The S&P 500 completed one of the strongest three-year periods in its history, delivering a total return of 86% since the start of 2023. Much of that performance came from a small group of technology leaders benefiting from the growth of artificial intelligence. In 2025, the S&P 500 gained 18%, driven largely by Google and Nvidia, which accounted for 38% of the return. The other five stocks in the Magnificent Seven underperformed the S&P 500 this year.
Valuations ended the year higher as well. The S&P 500 now trades at a next twelve months price-to-earnings ratio of about 22x, well above the pre-COVID average of roughly 16x. Investors have shown a willingness to pay more for growth, particularly for companies viewed as long-term beneficiaries of artificial intelligence.
While U.S. stocks delivered solid gains, international markets performed even better.
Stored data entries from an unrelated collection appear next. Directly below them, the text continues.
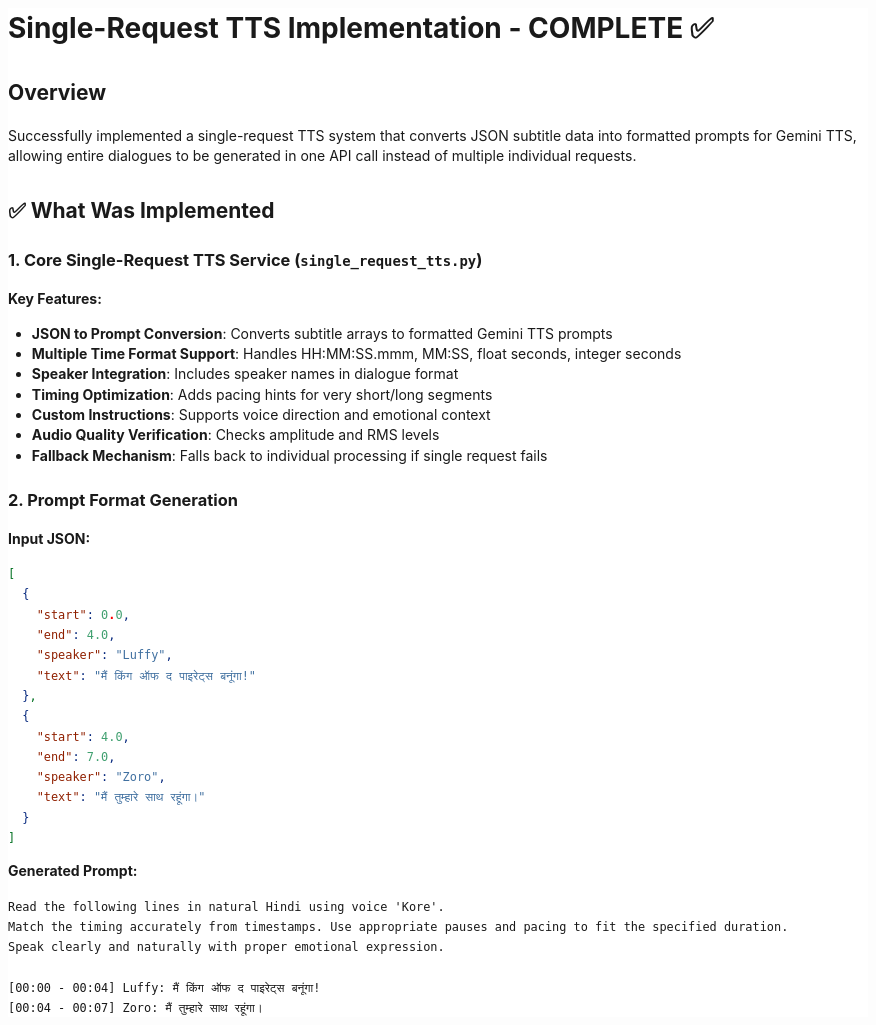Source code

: # Single-Request TTS Implementation - COMPLETE ✅

## Overview

Successfully implemented a single-request TTS system that converts JSON subtitle data into formatted prompts for Gemini TTS, allowing entire dialogues to be generated in one API call instead of multiple individual requests.

## ✅ What Was Implemented

### 1. Core Single-Request TTS Service (`single_request_tts.py`)

**Key Features:**
- **JSON to Prompt Conversion**: Converts subtitle arrays to formatted Gemini TTS prompts
- **Multiple Time Format Support**: Handles HH:MM:SS.mmm, MM:SS, float seconds, integer seconds
- **Speaker Integration**: Includes speaker names in dialogue format
- **Timing Optimization**: Adds pacing hints for very short/long segments
- **Custom Instructions**: Supports voice direction and emotional context
- **Audio Quality Verification**: Checks amplitude and RMS levels
- **Fallback Mechanism**: Falls back to individual processing if single request fails

### 2. Prompt Format Generation

**Input JSON:**
```json
[
  {
    "start": 0.0,
    "end": 4.0,
    "speaker": "Luffy",
    "text": "मैं किंग ऑफ द पाइरेट्स बनूंगा!"
  },
  {
    "start": 4.0,
    "end": 7.0,
    "speaker": "Zoro",
    "text": "मैं तुम्हारे साथ रहूंगा।"
  }
]
```

**Generated Prompt:**
```
Read the following lines in natural Hindi using voice 'Kore'.
Match the timing accurately from timestamps. Use appropriate pauses and pacing to fit the specified duration.
Speak clearly and naturally with proper emotional expression.

[00:00 - 00:04] Luffy: मैं किंग ऑफ द पाइरेट्स बनूंगा!
[00:04 - 00:07] Zoro: मैं तुम्हारे साथ रहूंगा।
```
The S&P 500 lagged the MSCI All Country World ex-U.S. Index’s 33% return by the widest margin since the global financial crisis in 2009. After 15 years of U.S. market leadership, this marked a notable shift in global returns.
The broader economic backdrop remained supportive of stock market valuations. U.S. growth was steady, corporate profits continued to rise, and consumers kept spending despite inflation remaining above the Federal Reserve’s 2% target. Over the course of the year, the Fed cut short-term interest rates by 0.75% and longer-term yields moved lower, helping support both stocks and bonds. In fact, U.S. bonds had their best year since 2021, gaining 7.3%.
As always, we believe successful investing requires a disciplined, long-term approach that emphasizes thoughtful asset allocation, broad diversification and prudent risk management. While market leadership and economic conditions will inevitably evolve, we remain focused on building portfolios designed to compound value over time rather than reacting to short-term market movements.